Go to footnote numberPhilippians 3:20
Translation
For our citizenship exists in heaven; we are waiting for a savior to come from there, that Savior is the Lord Jesus Christ.
Paraphrase
But our passport comes from heaven, for that is the place we belong to now; and we are waiting patiently for our savior, the Lord Jesus Christ to come.
So if we are not of this world, just living for a short time in it, why do we act so much like the world? Why do we allow ourselves to be influenced so strongly so as to want all those trappings of American culture, including those that bring negative and perverse images into our homes and minds?
Do people observe our lives and see something different? Or do they see us as just another employee or neighbor who happens to go to a church service on Sunday mornings? Jesus said: “This is the way everyone will know that you are my disciples, if you have love for one another” (Jn. 13:35). Notice that He did not say the obvious demonstration would be church membership or church attendance. We seem to have it backwards. I cannot tell you how many times I have said to someone, “Tell me about your relationship with God,” and their response has started with the words, “I go to church at …” Some people never get beyond that to anything deeper. I will often stop them and say, “I wasn’t asking about your church attendance, I was asking about your relationship with God. They’re different.”

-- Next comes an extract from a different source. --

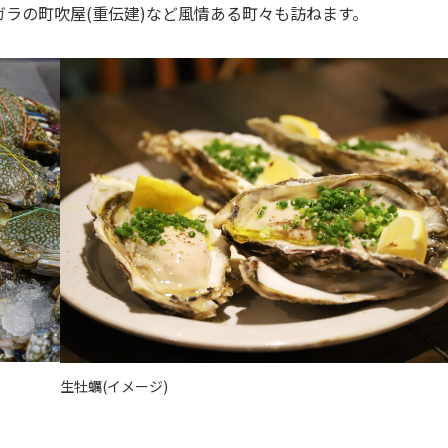
ラの町吹屋(重伝建)など風情ある町々も訪ねます。
生牡蠣(イメージ)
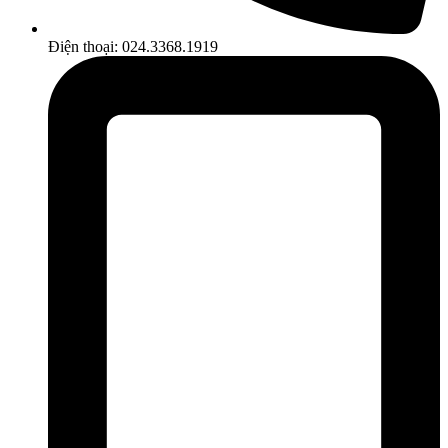
Điện thoại: 024.3368.1919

The point is that if we are constantly absorbing a diet of bad language, violence, and sexually stimulating images, we cannot be as close to God as we need to be, and therefore we cannot live as He desires. If we are not drawing closer to God, neither are we being a good representation of who He is and what He is like, yet we blissfully wear Christ’s name–Christian. If you are a believer you are a representative of God; are you representing Him well?
The next lesson in all three series on Covenants is: Let God Teach You a New Normal
Footnotes
1
I Peter 2:11 says: “To the ones I love: I implore you, as noncitizens and those just passing through, to keep away from desires of the flesh which war against the soul.”